Teenager Ethan Nwaneri scored again in another impressive Champions League performance

PSV Eindhoven were blown away at Philips Stadion and will need a miracle in the second leg
Nevertheless, they must wish they could face Premier League teams as utterly guileless as this every week. Before the game Arteta had chosen not to get involved in the debate about how Arsenal’s opponents would approach this evening but suggestions that PSV would get on the front foot and leave themselves open in behind were entirely born out.
In an engrossing and entertaining opening half, the Dutch team went blow for blow with Arsenal and pretty much got knocked out of the game and eventually the tie.
Maybe Bosz had got drawn in to all the talk about Arsenal not having a centre forward. Once again, Arteta plugged that gap with Mikel Merino. Whatever the case, Arsenal could have played with two of their tea boys up front here at the Philips Stadium and still scored a bundle.
There was one moment of contention in a first half that went a long way to deciding things. After 25 minutes, Arsenal’s Myles Lewis-Skelly should have been sent off for a second yellow card after he was pulled up for hacking down Richard Ledezma. Why he wasn’t cautioned again only the Spanish referee will know.
Arsenal were already two goals up by then, mind. PSV had struck the bar through Ryan Flamingo early on – he should have scored – but then Arsenal suckered them twice down the left in the 18th and 21st minutes. The first combination was Declan Rice to Jurrien Timber at the far post for a simple header. The second was Lewis-Skelly to Nwaneri along the floor to the near. Both dazzlingly effective.
PSV kept moving forwards and as such kept leaving holes. Merino scored the third in the 31st minute after Ledezma inexplicably failed to clear the ball and, during the VAR check that followed, Arteta sensibly removed Lewis-Skelly before the referee did the job for him.
The game felt over and PSV’s comeback was no more than a flicker. Luuk de Jong converted a penalty before half-time after Thomas Partey stupidly pulled an opponent by the neck and then, with an eager crowd energised again, Guus Til headed a good chance over.
But that was as good as it got. The half-time team talk in the home dressing room must have been about the next goal but the problem was that Arsenal scored two of them within three minutes of the restart.

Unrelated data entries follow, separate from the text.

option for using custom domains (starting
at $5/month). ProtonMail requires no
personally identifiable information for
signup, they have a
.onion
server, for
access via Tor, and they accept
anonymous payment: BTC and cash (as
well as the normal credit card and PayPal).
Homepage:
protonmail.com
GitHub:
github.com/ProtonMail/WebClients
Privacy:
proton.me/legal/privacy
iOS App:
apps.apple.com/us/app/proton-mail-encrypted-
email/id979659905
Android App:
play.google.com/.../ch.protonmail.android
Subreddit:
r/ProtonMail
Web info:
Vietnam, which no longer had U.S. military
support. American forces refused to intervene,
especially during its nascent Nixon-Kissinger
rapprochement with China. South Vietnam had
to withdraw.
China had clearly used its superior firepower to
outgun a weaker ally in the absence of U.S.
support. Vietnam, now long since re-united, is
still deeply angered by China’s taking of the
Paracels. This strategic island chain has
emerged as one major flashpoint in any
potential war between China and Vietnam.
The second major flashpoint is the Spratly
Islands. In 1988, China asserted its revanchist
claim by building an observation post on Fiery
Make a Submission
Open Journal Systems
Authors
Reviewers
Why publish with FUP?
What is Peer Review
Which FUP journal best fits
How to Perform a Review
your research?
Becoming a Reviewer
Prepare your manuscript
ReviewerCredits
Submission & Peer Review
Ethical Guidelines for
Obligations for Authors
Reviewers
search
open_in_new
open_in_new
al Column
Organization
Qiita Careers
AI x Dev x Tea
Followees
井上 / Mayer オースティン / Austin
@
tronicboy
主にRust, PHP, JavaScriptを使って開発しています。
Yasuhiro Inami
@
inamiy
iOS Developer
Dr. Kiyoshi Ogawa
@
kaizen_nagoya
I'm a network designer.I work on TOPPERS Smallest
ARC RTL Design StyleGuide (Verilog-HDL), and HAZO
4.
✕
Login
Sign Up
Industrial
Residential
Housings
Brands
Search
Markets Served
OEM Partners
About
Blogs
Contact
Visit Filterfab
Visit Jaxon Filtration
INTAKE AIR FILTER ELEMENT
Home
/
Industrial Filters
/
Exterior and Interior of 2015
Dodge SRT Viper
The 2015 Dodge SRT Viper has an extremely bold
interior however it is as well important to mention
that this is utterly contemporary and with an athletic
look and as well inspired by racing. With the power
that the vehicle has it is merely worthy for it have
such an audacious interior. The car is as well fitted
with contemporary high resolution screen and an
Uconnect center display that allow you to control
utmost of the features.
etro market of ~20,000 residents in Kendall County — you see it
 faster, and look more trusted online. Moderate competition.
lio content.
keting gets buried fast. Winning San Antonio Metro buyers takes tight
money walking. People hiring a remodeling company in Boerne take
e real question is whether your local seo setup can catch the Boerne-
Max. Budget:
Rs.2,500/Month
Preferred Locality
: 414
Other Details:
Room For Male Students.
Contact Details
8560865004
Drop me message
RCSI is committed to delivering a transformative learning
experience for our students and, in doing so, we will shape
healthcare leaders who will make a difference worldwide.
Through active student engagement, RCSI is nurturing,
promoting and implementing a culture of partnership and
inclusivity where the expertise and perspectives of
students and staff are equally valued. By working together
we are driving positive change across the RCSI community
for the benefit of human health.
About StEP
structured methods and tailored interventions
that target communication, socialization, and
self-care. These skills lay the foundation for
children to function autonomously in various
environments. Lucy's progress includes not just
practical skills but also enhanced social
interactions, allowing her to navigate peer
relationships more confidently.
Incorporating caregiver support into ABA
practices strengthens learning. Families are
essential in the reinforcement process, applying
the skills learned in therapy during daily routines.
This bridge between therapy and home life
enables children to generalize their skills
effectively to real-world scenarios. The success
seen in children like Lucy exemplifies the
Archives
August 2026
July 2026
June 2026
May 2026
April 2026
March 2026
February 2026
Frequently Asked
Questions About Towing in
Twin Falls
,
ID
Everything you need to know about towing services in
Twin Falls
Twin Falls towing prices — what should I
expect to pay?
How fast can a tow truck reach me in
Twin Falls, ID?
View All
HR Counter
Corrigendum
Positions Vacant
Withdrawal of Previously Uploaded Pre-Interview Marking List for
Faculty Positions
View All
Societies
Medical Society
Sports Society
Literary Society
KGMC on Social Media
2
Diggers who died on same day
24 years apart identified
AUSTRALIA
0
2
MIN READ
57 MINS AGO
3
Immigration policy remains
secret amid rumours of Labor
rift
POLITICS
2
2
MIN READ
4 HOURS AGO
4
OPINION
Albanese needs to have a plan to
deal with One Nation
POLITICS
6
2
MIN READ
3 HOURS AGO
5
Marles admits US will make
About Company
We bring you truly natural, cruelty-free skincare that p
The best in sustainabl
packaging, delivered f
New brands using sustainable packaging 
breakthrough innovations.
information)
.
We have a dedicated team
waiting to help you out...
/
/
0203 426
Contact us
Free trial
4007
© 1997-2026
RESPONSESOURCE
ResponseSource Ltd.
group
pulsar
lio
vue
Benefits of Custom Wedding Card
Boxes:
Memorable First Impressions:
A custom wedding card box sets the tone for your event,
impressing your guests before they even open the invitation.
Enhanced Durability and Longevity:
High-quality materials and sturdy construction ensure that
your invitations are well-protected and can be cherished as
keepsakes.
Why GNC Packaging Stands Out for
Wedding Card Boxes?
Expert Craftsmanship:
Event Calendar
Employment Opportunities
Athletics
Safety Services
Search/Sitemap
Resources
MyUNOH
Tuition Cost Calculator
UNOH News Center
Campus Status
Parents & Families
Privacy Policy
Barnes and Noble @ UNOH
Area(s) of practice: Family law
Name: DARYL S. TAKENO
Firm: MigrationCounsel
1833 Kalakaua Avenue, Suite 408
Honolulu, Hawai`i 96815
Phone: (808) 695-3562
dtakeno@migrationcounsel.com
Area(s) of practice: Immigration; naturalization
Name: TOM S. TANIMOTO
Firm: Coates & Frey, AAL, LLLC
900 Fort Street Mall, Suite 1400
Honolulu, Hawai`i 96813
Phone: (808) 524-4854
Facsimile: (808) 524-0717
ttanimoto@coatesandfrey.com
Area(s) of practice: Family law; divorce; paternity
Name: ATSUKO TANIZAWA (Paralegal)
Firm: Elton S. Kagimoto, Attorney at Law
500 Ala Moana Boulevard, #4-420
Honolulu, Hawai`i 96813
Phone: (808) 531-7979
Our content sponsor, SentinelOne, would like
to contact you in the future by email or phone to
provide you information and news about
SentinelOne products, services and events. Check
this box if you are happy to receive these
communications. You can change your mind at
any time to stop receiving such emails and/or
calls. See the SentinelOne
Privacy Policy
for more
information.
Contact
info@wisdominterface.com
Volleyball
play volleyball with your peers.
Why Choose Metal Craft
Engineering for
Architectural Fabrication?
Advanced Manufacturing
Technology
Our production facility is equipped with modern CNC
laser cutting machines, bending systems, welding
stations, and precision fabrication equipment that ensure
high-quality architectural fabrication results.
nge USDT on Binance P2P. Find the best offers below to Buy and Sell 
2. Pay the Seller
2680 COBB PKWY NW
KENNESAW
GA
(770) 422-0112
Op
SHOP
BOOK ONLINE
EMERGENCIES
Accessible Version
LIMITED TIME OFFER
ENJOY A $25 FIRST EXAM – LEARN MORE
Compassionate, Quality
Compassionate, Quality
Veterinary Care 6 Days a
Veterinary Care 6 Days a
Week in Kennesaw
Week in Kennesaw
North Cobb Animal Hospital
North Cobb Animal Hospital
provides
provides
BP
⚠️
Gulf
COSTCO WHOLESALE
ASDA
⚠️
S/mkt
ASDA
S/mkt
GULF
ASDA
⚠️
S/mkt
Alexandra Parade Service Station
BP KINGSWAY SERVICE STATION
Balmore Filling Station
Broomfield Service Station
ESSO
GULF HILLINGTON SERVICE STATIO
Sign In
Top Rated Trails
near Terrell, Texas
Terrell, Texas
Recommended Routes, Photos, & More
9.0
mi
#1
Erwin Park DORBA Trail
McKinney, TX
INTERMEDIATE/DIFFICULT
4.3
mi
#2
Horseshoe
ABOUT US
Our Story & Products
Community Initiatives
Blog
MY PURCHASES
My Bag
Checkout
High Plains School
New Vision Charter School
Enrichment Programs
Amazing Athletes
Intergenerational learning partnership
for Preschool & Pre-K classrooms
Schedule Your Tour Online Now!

Jurrien Timber had opened the scoring with a header following a great Declan Rice cross

Noa Lang looked like he had given PSV a lifeline with a thunderous penalty to make it 3-1

Odegaard scored the first of two goals within 99 seconds at the start of a rampant second half

Leandro Trossard dinked Walter Benitez brilliantly from close range to complete the double salvo

After Odegaard struck his second of the game Riccardo Calafiori made it 7-1 on 84 minutes
Odegaard was first to benefit as young Nwaneri put a step-over on Tyrell Malacia – once of Manchester United of course – to cross low. Goalkeeper Walter Benitez could have done anything other than what he did and it would have been a better option. But his weak push at the ball opened the door to Odegaard and with Rice literally pointing the way, he slipped it into the empty net.
Arsenal then struck again within a minute as PSV fell apart. Leandro Trossard played a back heel to Riccardo Caliafori on the left side and was allowed to run unchecked 20 yards to take the return pass and beat Benitez as he came out to narrow the angle.
Up in the gods – herded rather primitively behind Perspex – Arsenal’s travelling supporters celebrated having their team back.
PSV remained watchable with the ball and David Raya saved sharply from Ivan Perisic and De Jong. But there were now goals in this whenever Arsenal felt like it. When they broke there were spaces and numerical overloads everywhere. By the end Odegaard had spanked one in from 22 yards after galloping unchecked through the middle and had also played a sweet pass through for Caliafiori to dribble a shot across Benitez and into the corner.
Arsenal had come here to win but would not have expected this. The only question now is whether the effects are more than short-term. They will face one of the Madrid teams in the last eight of this competition and may have a couple of players back by then. A reason to hope, at least.